• TEXT BLOCK:
***

Matthew Yglesias is trying to sucker me into blogging about a "variety of education-related topics." Nice try. That's why we have Eduwonk. ... P.S.: Am I crazy or does Yglesias' post make no sense? He seems to be saying you can't care about the schools if you aren't an education blogger. ... P.P.S.: Replacing an argument about substance (teachers' unions) with an accusation about motives. All too typical of his generation! ... 5:09 P.M.

The only sexy picture ever taken ** of Maggie Gyllenhaal and they complain!

**--Yes, I'm counting Secretary. ... Especially Secretary. 4:45 P.M.

While GM dawdles and fumfaws  when it comes to producing rear-drive sedans for the U.S., Hyundai is bringing one to market. ... 10:46 P.M.

Calling All Thompsons: RCP's Tom Bevan has some poll numbers from Nevada  suggesting that, yes, there is a big opening for the candidate (from either party) who effectively takes up the 'enforcement first' position on immigration. ... P.S.: It looks like that candidate won't be Barack Obama, who celebrated Cinco de Mayo by calling it a

day for all of us to commit to comprehensive immigration reform, so we can secure our borders while offering the twelve million who are here illegally the chance to step out of the shadows ... [E.A.]

10:02 A.M.

***

• SOURCE DATA:
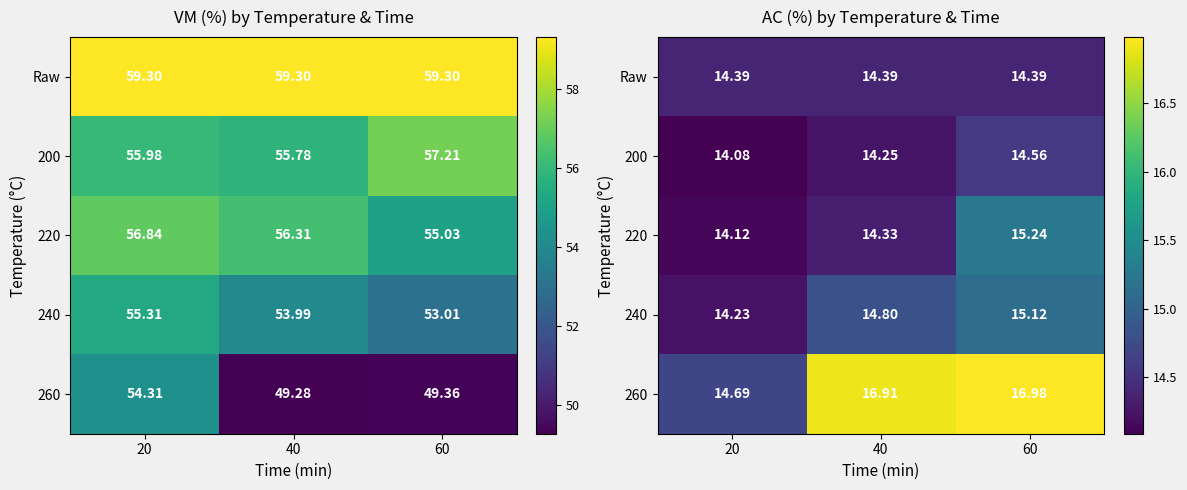

Count the 200 values in the range 14 to 15.

3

***

• REQUIRED WORK: Do the following statements agree with the blog excerpt? For each one, answer yes or no and quote the deciding words from the text. 1. Hyundai is bringing a rear-drive sedan to market. 2. Tom Bevan's poll numbers come from Ohio. 3. Barack Obama used Cinco de Mayo to call for comprehensive immigration reform.

• ANSWER TO THIS PROBLEM:
1. Yes: "Hyundai is bringing one to market."
2. No: "some poll numbers from Nevada"
3. Yes: "commit to comprehensive immigration reform"